Sprinkle butter pieces over the top of your flour mixture and pulse until mixture resembles fine crumbs.
In a large measuring cup, whisk together heavy cream, pumpkin puree, and vanilla extract until smooth.
Pour pumpkin/cream mixture over flour/butter mixture in your food processor, and pulse until mixture begins to clump together (see picture in post for visual).
Carefully turn pumpkin scone dough out onto lightly floured surface. Fold the dough in half over itself and use your hands to gently flatten layers together. Rotate the dough 90 degrees and fold in half again, repeating this step 5 times and taking care to not overwork the dough.
Use your hands to form into a disk about 6” wide.
Using a large knife, cut into 8 wedges pressing knife straight down (don't saw with your knife! Just press straight down, this will help your scones to bake up straight).

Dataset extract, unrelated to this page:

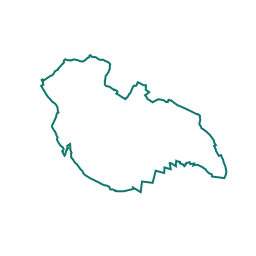 the district of Budacu De Jos, Bistrita-Nasaud, Romania, rotated 61°
{"feature_id": "2599482B65298316448597", "entity_name": "Budacu De Jos", "entity_type": "district", "adm_level": 2, "iso_a3": "ROU", "parent_name": "Romania", "parent_adm1": "Bistrita-Nasaud", "projection": "robinson", "projection_center": [24.519, 47.087], "detail": "fine", "context": "isolated", "style": "outline", "palette": "teal", "viewbox_px": 256, "rotation_deg": 61, "n_neighbors": 0, "source": "geoboundaries", "source_scale": "gbopen_adm2", "svg_char_len": 5666}
<svg xmlns="http://www.w3.org/2000/svg" viewBox="0 0 256 256"><g transform="rotate(61 128 128)"><path d="M181.4,162.2L182.2,159.0L184.0,152.5L182.8,152.3L190.3,148.0L181.6,141.7L187.9,133.0L178.8,124.5L184.9,118.2L180.4,115.3L180.2,115.2L184.8,110.6L179.0,108.6L179.4,107.6L184.6,104.6L183.1,103.9L181.4,102.7L180.1,101.7L181.1,101.1L182.2,99.9L182.1,99.7L183.0,98.8L184.1,99.7L185.7,98.3L185.8,98.3L186.9,97.3L187.7,97.5L188.6,97.3L188.8,97.2L188.7,96.8L188.2,96.6L188.2,96.1L188.2,95.8L188.0,95.4L188.0,95.2L187.8,94.9L187.0,94.7L187.0,93.8L187.1,93.7L187.8,90.6L189.8,91.0L191.1,87.5L192.4,88.9L192.4,88.7L192.9,87.0L193.4,85.9L193.7,85.5L194.0,85.1L194.3,84.7L194.5,84.6L197.3,82.6L199.2,81.4L199.7,81.4L200.4,81.0L200.9,80.5L201.5,80.3L202.3,80.1L203.2,80.1L204.1,80.0L204.8,79.7L206.2,79.3L207.1,78.9L209.1,77.2L211.2,78.0L217.8,69.0L218.5,68.1L218.1,67.4L217.5,66.7L216.8,65.7L215.7,64.5L214.9,64.2L214.3,63.5L214.0,63.2L213.4,62.9L212.9,62.7L212.4,62.7L212.0,62.6L211.3,62.2L210.9,62.2L209.3,61.6L207.4,61.3L204.3,61.0L203.1,60.7L202.2,60.2L199.1,60.2L197.7,59.9L196.8,59.8L196.8,60.6L196.6,61.2L196.5,61.5L196.4,62.0L194.7,62.1L192.3,62.1L191.8,62.1L191.7,62.2L190.7,62.2L190.2,61.9L189.3,61.6L188.3,61.6L186.9,61.4L185.4,61.4L185.6,59.5L185.3,59.5L184.7,59.6L183.5,59.7L182.3,59.6L181.0,59.1L180.3,59.0L179.6,59.0L174.3,59.7L173.4,59.9L170.3,60.9L169.4,61.1L166.2,62.5L165.5,62.8L164.9,63.3L164.4,63.6L163.9,63.9L163.4,63.8L162.7,63.6L162.2,63.5L160.7,63.7L160.0,63.6L159.6,63.8L158.4,63.1L156.8,61.6L155.6,60.7L155.3,60.5L154.1,60.3L153.8,60.1L153.5,60.0L152.7,59.4L152.4,59.2L152.0,59.2L151.2,59.4L150.4,60.0L150.1,60.0L149.4,60.6L149.3,61.1L140.3,67.3L135.4,71.0L132.1,73.6L131.2,74.1L130.6,74.3L129.5,74.9L129.1,75.0L127.9,75.7L126.6,76.0L125.6,76.5L124.8,76.9L124.9,77.2L124.4,77.6L124.3,77.8L123.4,78.4L123.1,78.7L123.2,79.0L123.5,78.9L123.4,79.1L123.4,79.3L123.7,79.9L124.1,80.3L124.6,80.7L124.0,81.5L123.8,82.1L121.6,83.0L120.7,83.7L118.7,86.0L117.8,87.3L117.6,87.4L117.6,87.7L117.7,87.9L117.3,89.2L117.4,89.8L117.4,91.4L117.5,92.0L117.4,93.0L117.4,94.1L116.7,94.2L115.4,95.2L114.2,95.5L112.5,96.7L112.0,96.9L111.4,97.0L110.0,96.8L109.4,96.9L107.6,97.2L107.4,94.3L106.9,92.1L103.2,94.0L99.3,91.6L98.3,93.4L96.2,95.0L95.2,95.4L93.9,96.5L92.7,97.3L94.1,98.9L94.4,99.3L94.9,100.2L95.0,100.6L94.8,101.0L94.2,101.6L94.2,101.9L93.9,102.3L94.0,102.8L94.2,103.4L94.7,104.1L95.3,104.8L96.1,105.8L97.1,107.3L98.2,108.4L98.5,108.8L98.7,109.4L98.8,110.5L99.0,110.8L99.6,111.5L99.8,111.8L100.8,113.8L101.3,115.6L101.1,115.6L101.4,116.4L100.6,116.7L99.4,117.6L98.7,117.9L97.3,118.7L95.8,119.4L92.2,121.5L91.7,120.0L91.3,119.7L90.8,119.6L90.5,119.6L88.5,120.7L88.2,120.9L88.1,121.2L88.0,121.4L87.7,121.7L87.6,121.9L87.7,122.0L86.6,122.3L85.7,122.9L83.9,123.7L83.2,124.0L82.6,124.6L82.2,125.1L80.8,126.5L80.2,127.0L79.1,127.1L78.4,127.0L77.9,126.8L77.6,126.7L77.3,126.3L76.4,125.8L76.0,125.6L75.5,125.5L74.9,124.8L73.4,123.5L71.9,122.5L71.4,121.8L71.1,121.0L71.1,120.7L70.3,119.3L69.5,117.7L69.3,117.5L68.9,117.2L68.4,116.6L68.1,116.2L67.9,115.7L67.5,115.3L64.5,113.6L63.9,113.0L63.7,112.7L62.7,112.8L62.2,112.9L60.7,113.5L59.6,114.3L59.0,114.9L58.6,115.2L58.4,115.5L58.0,115.6L56.4,116.5L56.0,117.2L55.5,118.3L55.1,119.0L54.6,119.5L54.0,120.0L53.3,120.4L53.1,120.7L50.4,121.9L49.5,123.3L49.0,124.5L48.7,124.8L47.9,125.1L47.5,125.1L47.1,125.3L46.1,125.6L46.0,126.2L46.1,126.6L47.2,127.6L47.4,128.2L46.9,129.5L47.3,130.3L47.4,130.7L47.6,131.1L47.7,131.3L47.7,131.5L47.8,131.8L47.7,132.0L47.7,132.4L48.2,134.6L47.7,135.5L47.5,135.8L47.1,136.6L46.1,137.7L44.5,138.9L43.4,140.3L42.3,141.3L41.8,142.1L41.5,143.2L41.6,143.4L41.6,143.9L41.1,144.6L41.2,145.0L41.1,145.7L40.7,146.1L40.4,146.3L39.8,147.1L39.4,147.8L39.2,148.4L38.7,148.7L38.3,149.1L37.5,149.5L37.6,150.1L37.7,150.7L37.9,151.2L38.0,151.5L39.5,152.2L39.7,152.4L40.1,153.2L40.2,153.7L40.1,154.0L40.6,155.5L41.4,157.6L42.1,159.5L42.5,160.9L43.1,161.0L43.0,161.8L43.0,163.4L42.9,163.9L42.9,164.1L43.3,165.1L43.5,165.2L44.8,167.4L45.1,168.3L45.1,168.7L45.1,169.1L44.9,170.0L44.8,171.1L44.9,171.3L45.2,174.8L45.5,178.1L45.5,179.0L45.4,179.4L45.0,179.2L44.7,178.9L44.1,179.1L44.1,179.7L44.1,179.8L44.1,180.2L44.6,180.3L45.2,180.2L45.4,180.1L45.7,180.2L46.2,180.1L46.4,179.9L46.8,180.1L47.1,180.2L47.8,180.8L48.4,181.1L49.1,181.1L49.1,183.5L58.9,183.2L61.8,182.9L62.8,182.8L63.9,182.4L65.1,182.1L66.2,182.0L66.6,181.8L67.7,181.7L68.5,181.5L70.1,180.5L71.7,179.9L73.5,179.6L74.3,179.7L75.9,179.7L79.3,181.2L80.8,181.3L80.7,183.1L83.8,185.9L85.1,187.8L86.4,189.4L88.8,193.0L89.9,193.8L91.1,194.0L92.5,193.8L94.2,193.9L95.2,193.6L96.4,193.6L99.4,194.0L100.0,194.2L101.4,194.2L102.0,194.1L102.9,195.0L103.4,195.7L106.6,195.9L107.5,195.8L108.4,195.8L109.7,195.7L112.0,195.1L112.8,194.6L114.2,194.3L114.6,194.3L114.9,194.5L115.5,194.7L115.7,195.0L115.8,195.6L116.0,196.0L116.2,196.3L116.8,196.3L116.8,196.9L121.5,197.0L121.4,196.7L120.9,196.0L120.8,195.7L118.0,193.3L117.8,192.3L117.3,191.9L117.1,192.0L116.7,191.7L116.7,191.2L116.8,190.5L116.1,190.4L116.1,190.2L114.7,190.1L114.4,190.0L114.2,189.8L113.9,186.4L116.1,187.4L117.9,188.5L118.2,188.6L118.5,188.5L119.4,189.1L121.9,189.3L122.4,189.4L122.6,189.8L122.7,190.1L124.5,191.1L125.4,191.5L126.2,192.0L127.4,191.7L128.1,191.6L128.9,191.3L130.5,191.4L133.1,191.0L134.9,190.3L141.4,189.5L143.0,188.8L146.1,189.0L146.9,188.9L149.0,188.0L153.8,185.3L162.1,179.5L162.9,179.1L164.1,178.3L165.6,177.2L166.7,176.4L167.0,175.8L167.3,175.4L167.8,174.8L168.6,174.2L169.3,173.7L169.9,173.2L170.8,172.8L172.1,173.2L173.1,173.3L173.8,172.2L174.2,171.3L175.0,170.6L175.8,170.1L176.7,169.2L177.1,169.5L178.2,167.9L181.4,162.2Z" fill="none" stroke="#0f766e" stroke-width="2"/></g></svg>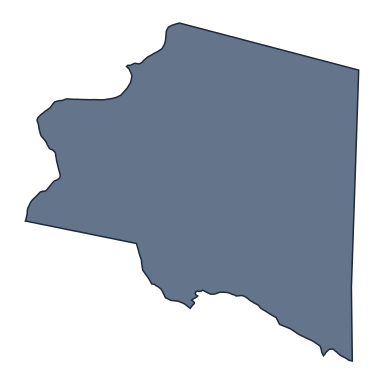 Morne Paul, Laborie, Saint Lucia (Albers equal-area conic projection)
{"feature_id": "8701671B65386836314559", "entity_name": "Morne Paul", "entity_type": "district", "adm_level": 2, "iso_a3": "LCA", "parent_name": "Saint Lucia", "parent_adm1": "Laborie", "projection": "albers", "projection_center": [-61.012, 13.766], "detail": "fine", "context": "isolated", "style": "filled", "palette": "slate", "viewbox_px": 384, "rotation_deg": 0, "n_neighbors": 0, "source": "geoboundaries", "source_scale": "gbopen_adm2", "svg_char_len": 3587}
<svg xmlns="http://www.w3.org/2000/svg" viewBox="0 0 384 384"><path d="M351.4,287.2L355.1,178.2L358.7,70.1L179.3,23.0L179.1,23.2L177.6,23.6L175.9,24.0L171.6,25.4L170.1,26.3L168.3,27.2L166.2,31.5L166.0,35.0L165.5,40.4L164.9,42.8L164.3,44.6L162.1,48.5L160.8,49.5L157.3,51.8L154.7,53.0L150.6,55.5L147.5,57.1L146.9,57.6L144.0,60.2L142.0,62.4L141.7,62.7L139.4,63.8L138.3,63.8L137.0,63.6L135.7,63.3L134.1,63.5L130.5,65.3L129.8,65.3L127.9,65.3L126.5,66.5L128.6,68.5L129.0,68.7L130.0,71.1L130.6,72.1L132.0,75.9L131.1,80.1L130.5,82.6L127.2,88.1L125.3,90.2L120.9,95.2L115.9,97.5L111.1,98.7L108.6,99.0L104.3,99.7L101.5,99.8L96.7,99.7L94.5,99.6L90.2,99.7L86.4,99.6L81.7,99.5L77.5,99.3L73.7,99.3L70.3,99.1L67.8,98.9L65.6,99.1L63.0,100.2L61.7,100.5L59.1,100.7L55.1,101.7L54.1,102.5L52.7,104.1L52.4,104.8L51.3,106.2L50.0,107.8L48.3,109.0L46.8,110.2L45.7,110.9L44.0,112.2L42.7,113.3L41.2,114.4L40.6,114.9L38.2,117.3L37.5,118.6L37.2,119.6L37.1,120.4L37.2,121.0L37.6,122.0L38.0,123.0L38.2,123.9L38.4,124.8L38.7,126.1L38.8,127.2L39.0,128.4L39.3,129.5L39.4,130.2L39.6,131.0L39.7,131.4L40.1,132.9L40.3,133.6L40.6,134.5L41.1,135.8L41.5,136.4L41.9,136.9L42.8,137.8L43.5,138.7L44.0,139.2L44.6,139.9L45.3,140.9L45.8,141.6L46.3,142.4L46.5,142.9L46.9,143.7L47.2,144.6L47.6,145.4L48.1,146.1L48.4,146.7L48.8,147.4L49.2,148.1L49.8,148.7L50.2,149.0L51.1,149.4L52.3,149.8L52.9,150.2L53.4,150.5L54.0,151.3L54.6,151.8L54.9,152.2L55.3,152.8L55.5,153.3L55.6,154.9L56.1,157.5L56.5,159.8L56.7,161.1L57.7,165.2L58.4,168.3L59.0,170.5L59.6,172.5L59.9,173.6L60.1,174.5L60.1,175.3L60.2,175.7L60.2,176.3L60.0,176.9L59.9,177.3L59.5,178.1L58.9,178.6L58.0,179.3L56.7,180.0L55.2,180.6L54.2,181.1L53.6,181.6L52.9,182.4L52.1,183.3L51.1,184.6L48.9,187.2L47.4,189.2L46.4,190.2L45.3,191.1L44.8,191.2L44.4,191.3L43.7,191.4L43.9,191.2L41.9,191.4L42.2,191.5L41.4,191.6L40.8,191.8L40.0,192.3L39.5,192.8L38.6,193.8L34.2,198.2L32.6,199.8L31.8,200.7L31.1,201.7L30.4,202.8L30.0,203.7L29.4,204.8L29.3,205.2L28.8,206.3L28.2,207.3L27.7,208.4L27.5,209.5L27.4,210.5L27.3,211.7L27.1,213.9L27.0,214.8L26.7,216.0L26.4,217.3L26.2,218.4L25.9,219.5L25.7,220.2L25.3,221.0L136.4,243.5L138.3,249.9L139.2,253.5L141.4,260.1L142.1,266.2L142.7,270.2L144.4,272.5L148.8,278.7L151.7,283.9L154.5,284.4L155.6,285.4L158.4,286.9L161.3,289.4L162.6,291.8L164.5,295.6L165.5,297.8L167.5,298.6L170.2,300.1L171.7,300.5L174.1,300.7L178.0,301.2L182.2,302.8L184.8,304.0L187.7,306.4L190.2,308.4L192.3,305.5L194.2,303.6L194.3,302.6L193.6,301.5L191.7,300.3L193.2,298.9L195.6,297.8L197.7,296.0L195.9,294.8L195.2,293.2L196.2,291.6L197.5,291.0L198.9,291.5L201.1,291.2L202.8,290.1L204.3,291.0L207.1,292.5L210.4,294.1L212.6,294.2L214.5,294.1L216.1,293.6L219.9,292.2L222.7,292.2L227.3,292.5L230.4,293.3L232.1,294.4L234.3,294.8L236.1,296.0L237.0,295.9L239.1,295.8L241.2,295.5L242.3,295.6L243.7,296.1L245.1,296.7L246.4,297.5L248.3,299.0L250.1,300.5L251.8,301.5L253.0,302.2L253.6,302.7L254.8,303.3L256.1,304.0L257.8,304.9L258.5,305.5L259.2,306.1L260.1,307.5L261.3,308.6L262.7,309.5L265.8,311.3L267.8,312.6L270.3,314.2L272.1,315.3L274.7,316.8L276.1,317.5L279.6,324.4L283.1,325.8L286.7,327.2L289.2,328.3L290.7,329.0L295.1,331.9L297.0,333.3L300.1,335.1L303.6,336.7L306.7,338.3L311.0,340.2L313.2,341.3L318.5,344.9L319.5,345.8L320.0,346.1L320.5,347.0L321.1,349.0L321.4,350.3L321.8,352.5L322.8,354.1L323.4,355.7L324.7,354.4L325.9,352.5L327.0,351.4L328.9,349.6L329.6,349.3L332.7,349.0L333.8,349.5L334.9,350.7L335.9,351.5L336.9,352.2L337.7,353.1L340.6,355.5L342.2,356.3L345.4,357.9L346.6,358.7L349.0,360.3L350.5,360.6L352.3,361.0L351.4,287.2Z" fill="#64748b" stroke="#1e293b" stroke-width="1.5"/></svg>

Place scones at least 2" apart on a parchment paper lined cookie sheet. Brush each scone with heavy cream and sprinkle with coarse sugar.
Transfer to 375F (190C) oven and bake for 17 minutes.
Allow scones to cool. Meanwhile, prepare vanilla glaze.
To prepare glaze, whisk together sugar, milk, and vanilla extract.
Drizzle over cooled scones and allow to glaze to set (this should just take several minutes) before serving.
Scones taste best fresh but can be stored in an airtight container at room temperature for 2-3 days. They will taste best when warmed up again before serving.
*Please see post for tips on making these pumpkin scones without a food processor.
**Make sure this is puree and not "pumpkin pie filling".
***To blot your pumpkin, place it in a medium sized bowl and use paper towels to "blot" the pumpkin and absorb as much liquid as you can. See video for more advice on blotting.